Using R in Nonparametric Statistics: Basic Table Analysis, Part One
A Tutorial by D.M. Wiig
One of the most common methods displaying and analyzing data is through the use of tables. In this tutorial I will discuss setting up a basic table using R and performing an initial Chi-Square test on the table. R has an extensive set of tools for manipulating data in the form of a matrix, table, or data frame. The package ‘vcd’ is specifically designed to provide tools for table analysis. Before beginning this tutorial open an R session in your terminal window. You can install the vcd package using the following command:
>install.packages()
Depending on your R installation you may be asked to designate a CRAN reflector to download from or you may see a list of available packages in your default CRAN mirror. Select the package ‘vcd’ and download it. I might add at this point that if you are running the newest release of R, R-3.0.x you will have to reload a number of dependencies that will not work under the latest version of R. Any time you are installing a package and see the ‘non-zero exit status’ error message look the dialog over to see which packages have to be reinstalled to work with the newest version of R. If you are using R-2.xx.x the vcd package will install without any other re-installations.

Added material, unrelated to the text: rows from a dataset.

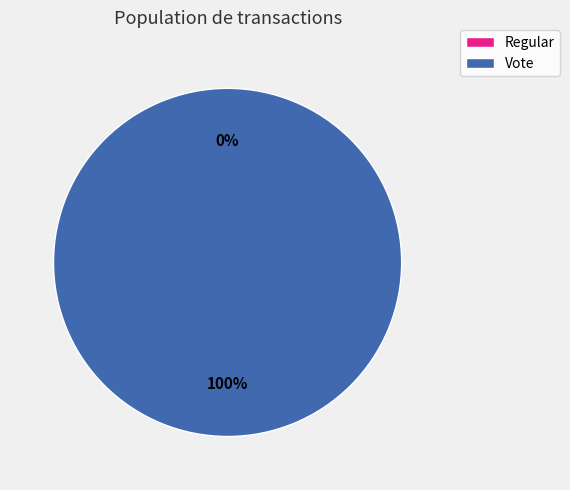

Rank the categories by value from highest to lowest.

Vote, Regular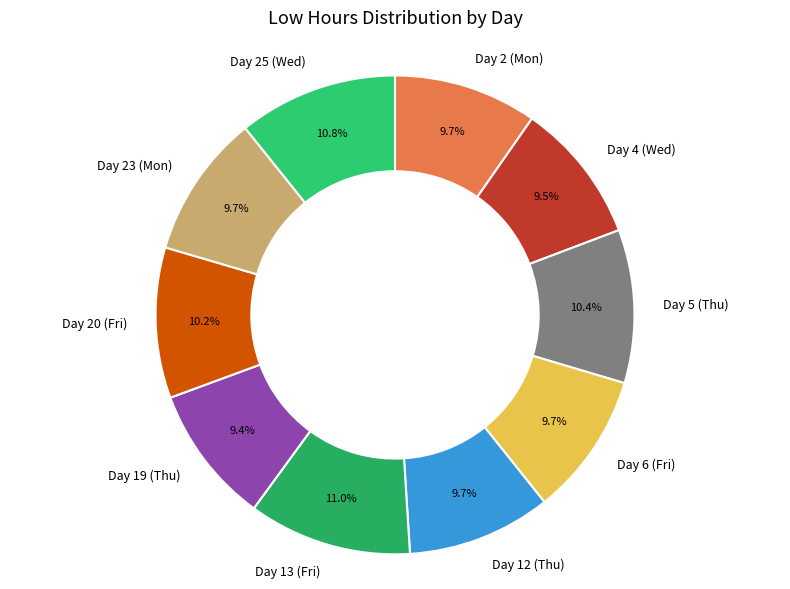

To the nearest percent, what is the combined percentage of Day 19 (Thu) and Day 25 (Wed)?

20%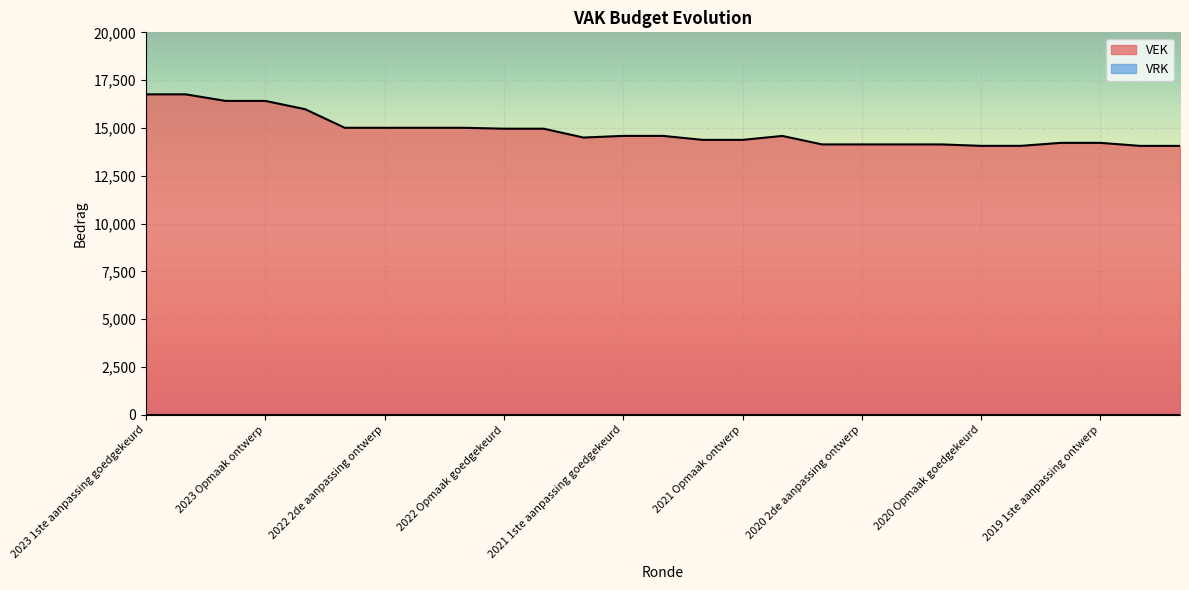

How many interior local valleys (lower than both neighbors) does the data have?

1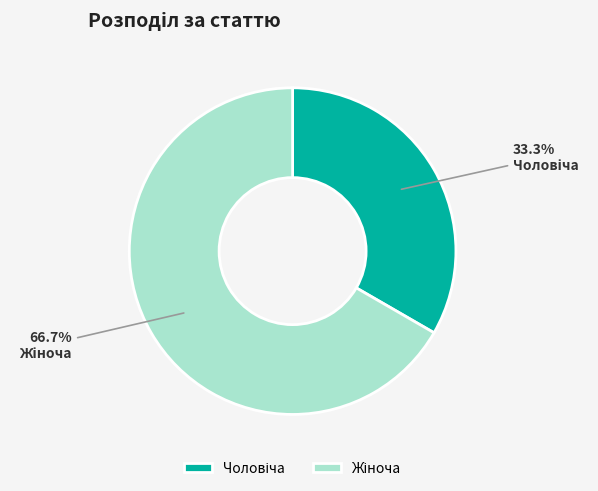

Does any single category account for the majority?

Yes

In social science research we often use data that is nominal or ordinal in nature. Data is displayed in categories with associated frequency counts. In this tutorial I will use a set of hypothetical data that examines the relationship between income and political party identification among a group of registered voters. The variable “income” will be considered ordinal in nature and consists of categories of income in thousands as follows:
“< 25”; “25-50”; “51-100” and “>100”
Political party identification is nominal in nature with the following categories:
“Dem”, “Rep”, “Indep”
Frequency counts of individuals that fall into each category are numeric. In the first example we will create a table by entering the data as a data frame and displaying the results. When using this method it is a good idea to set up the table on paper before entering the data into R. This will help to make sure that all cases and factors are entered correctly. The table I want to generate will look like this:
party
income Dem Rep Indep
<25 15 5 10
26-50 20 15 15
51-100 10 20 10
>100 5 30 10
To enter the above into a data frame use the following on the command line:
> partydata <- data.frame(expand.grid(income=c(“<25″,”25-50″,”51-100″,”>100″), party=c(“Dem”,”Rep”, “Indep”)),count=c(15,20,10,5,5,15,20,30,10,15,10,10))
>
Make sure the syntax is exactly as shown and make sure the entire script is on the same line or has done an automatic return to the next line in your R console. When the command runs without error you can view the data by entering:
> partydata
The following output is produced:
> partydata
income party count
1 <25 Dem 15
2 25-50 Dem 20
3 51-100 Dem 10
4 >100 Dem 5
5 <25 Rep 5
6 25-50 Rep 15
7 51-100 Rep 20
8 >100 Rep 30
9 <25 Indep 10
10 25-50 Indep 15
11 51-100 Indep 10
12 >100 Indep 10
>
At this point the data is in frequency rather that table or matrix form. To view a summary of information about the data use the command:
>str(partydata)
You will see:
> str(partydata)
‘data.frame’: 12 obs. of 3 variables:
$ income: Factor w/ 4 levels “<25″,”26-50”,..: 1 2 3 4 1 2 3 4 1 2 …
$ party : Factor w/ 3 levels “Dem”,”Rep”,”Indep”: 1 1 1 1 2 2 2 2 3 3 …
$ count : num 15 20 10 5 5 15 20 30 10 15 …
To convert the data into tabular format use the command xtabs to perform a cross tabulation. I have named the resulting table “tabs”:
>tabs <- xtabs(count ~income + party, data=partydata)
To view the resulting table use:
> tabs
party
income Dem Rep Indep
<25 15 5 10
26-50 20 15 15
51-100 10 20 10
>100 5 30 10
>
This produces a table in the desired format. To do a quick analysis of the table that produces a Chi-square statistic use the command:
> summary(tabs)
The output is
> summary(tabs)
Call: xtabs(formula = count ~ income + party, data = partydata)
Number of cases in table: 165
Number of factors: 2
Test for independence of all factors:
Chisq = 25.556, df = 6, p-value = 0.0002693
>
In future tutorials I will discuss many of the other resources that are available with the vcd package for manipulating and analyzing data in a tabular format.